Pilot performs trademark stunt while photobombing other aircraft
A pilot performs one of his signature manoeuvres – while PHOTOBOMBING different aircraft.
Daring Rob Holland, 39, is able to fly upside down directly above other planes while travelling more than 150mph.
Sometimes there is just a matter of inches between Rob and the other plane as he barrels over the pilot in the cockpit below.
In scenes reminiscent of the hit movie Top Gun, Rob has pulled off the split-second roll over the likes of jets and other nimble aircraft.
He performs the spectacular stunts in his custom, all-carbon fibre competition aerobatic plane, known as an MXS-RH
But has also flown a rare, WWII-era fighter P-38 for some of these snaps.
Rob, from Nashua in New Hampshire, USA, flew in his first air show in 2002 and has clocked more than 10,000 hours of flight experience.
The pilot has been crowned U.S. National Aerobatic Champion four times and World Freestyle Champion twice.
He said: “The whole manoeuvre is all about trust and experience. I pick only experienced pilots I trust to fly with and then we all fly exactly as we plan.
“We brief what we fly and fly what we brief. I fly off the photo plane the whole time. Once I roll upside down, I try to stay as level and smooth as I can. It takes years of experience flying in formation to perform manoeuvres like this safely.
“But it’s a lot of fun and also an honour to share the sky with so many incredible planes and pilots. In the end, I hope the images serve to inspire other people to pursue their dreams.
“I never fear – if I was afraid, I wouldn’t do it. I don’t fear this kind of flying, but I respect it.
“By having respect for the dangers inherent in flying, you can manage and minimise the risk.
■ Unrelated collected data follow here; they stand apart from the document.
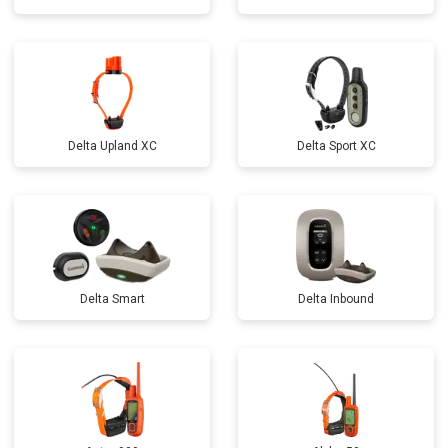
Delta Upland XC
Delta Sport XC
Delta Smart
Delta Inbound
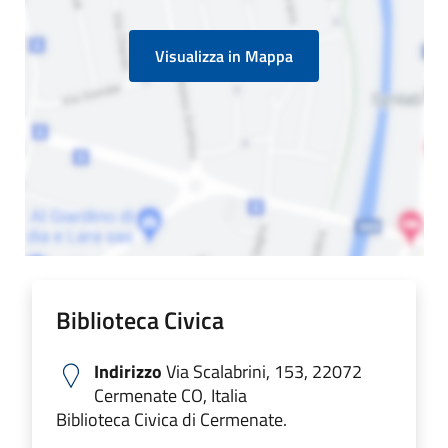
Visualizza in Mappa
Biblioteca Civica
Indirizzo
Via Scalabrini, 153, 22072
Cermenate CO, Italia
Biblioteca Civica di Cermenate.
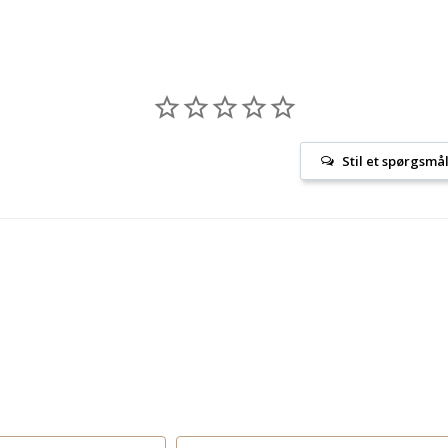
Stil et spørgsmå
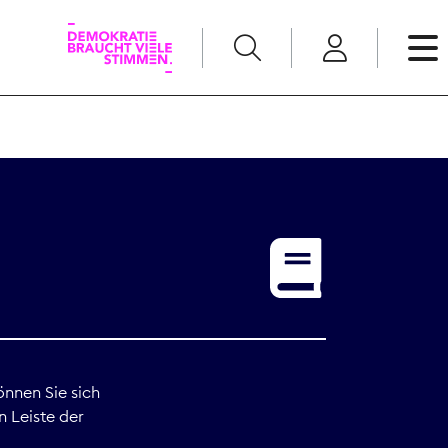
English
Kommunikation
Medienpolitik
t
Nachwuchs
Pressefreiheit
önnen Sie sich
n Leiste der
Recht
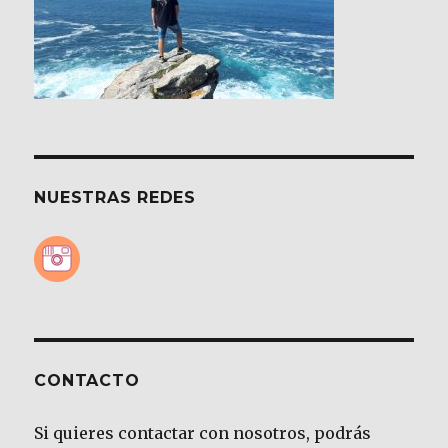
NUESTRAS REDES
CONTACTO
Si quieres contactar con nosotros, podrás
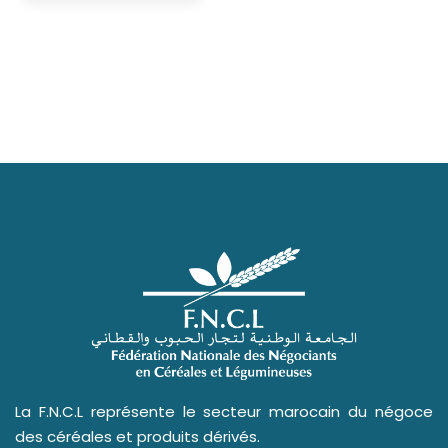
La F.N.C.L représente le secteur marocain du négoce
des céréales et produits dérivés.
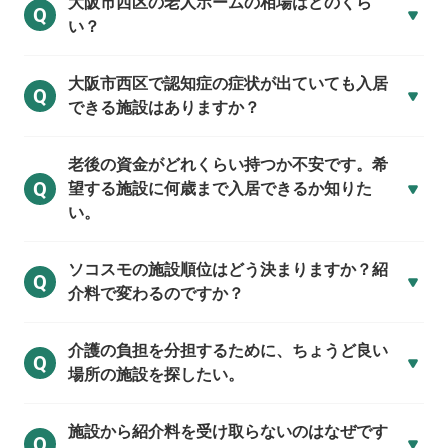
大阪市西区の
老人ホームの相場はどのくら
Q
い？
大阪市西区で
認知症の症状が出ていても入居
Q
できる施設はありますか？
老後の資金がどれくらい持つか不安です。希
Q
望する施設に何歳まで入居できるか知りた
い。
ソコスモの施設順位はどう決まりますか？紹
Q
介料で変わるのですか？
介護の負担を分担するために、ちょうど良い
Q
場所の施設を探したい。
施設から紹介料を受け取らないのはなぜです
Q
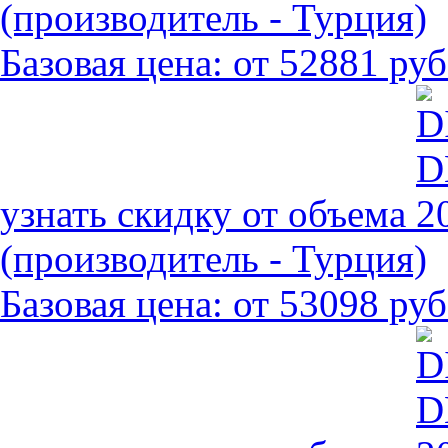
(производитель - Турция)
Базовая цена:
от 52881 руб
узнать скидку от объема
(производитель - Турция)
Базовая цена:
от 53098 руб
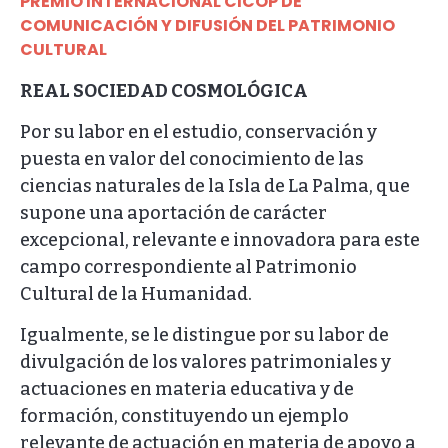
PREMIO INTERNACIONAL CICOP DE
COMUNICACIÓN Y DIFUSIÓN DEL PATRIMONIO
CULTURAL
REAL SOCIEDAD COSMOLÓGICA
Por su labor en el estudio, conservación y
puesta en valor del conocimiento de las
ciencias naturales de la Isla de La Palma, que
supone una aportación de carácter
excepcional, relevante e innovadora para este
campo correspondiente al Patrimonio
Cultural de la Humanidad.
Igualmente, se le distingue por su labor de
divulgación de los valores patrimoniales y
actuaciones en materia educativa y de
formación, constituyendo un ejemplo
relevante de actuación en materia de apoyo a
You want these manoeuvres to look dangerous, but actually be safe.”
Photographer Steven Serdikoff, 44, has been photographing the daredevil pilot for two years.
And he is still amazed at the safety precautions which go into each trick.
Steve, from Philadelphia, Pennsylvania, said: “The most difficult aspect of capturing these shots is working to get sharp images from a platform – an aeroplane – constantly in motion.
“You want to use slow shutter speeds so the aircraft propellers are blurred, but that makes it harder to get the planes themselves sharp, especially when the air is rough.
“While these may appear to be stunts they really are carefully coordinated manoeuvres executed by highly trained aviators with years of experience.
“And, of course, sharing the sky with my heroes never gets old.
“I’m glad to be able to share the experiences with everyone through these photos.”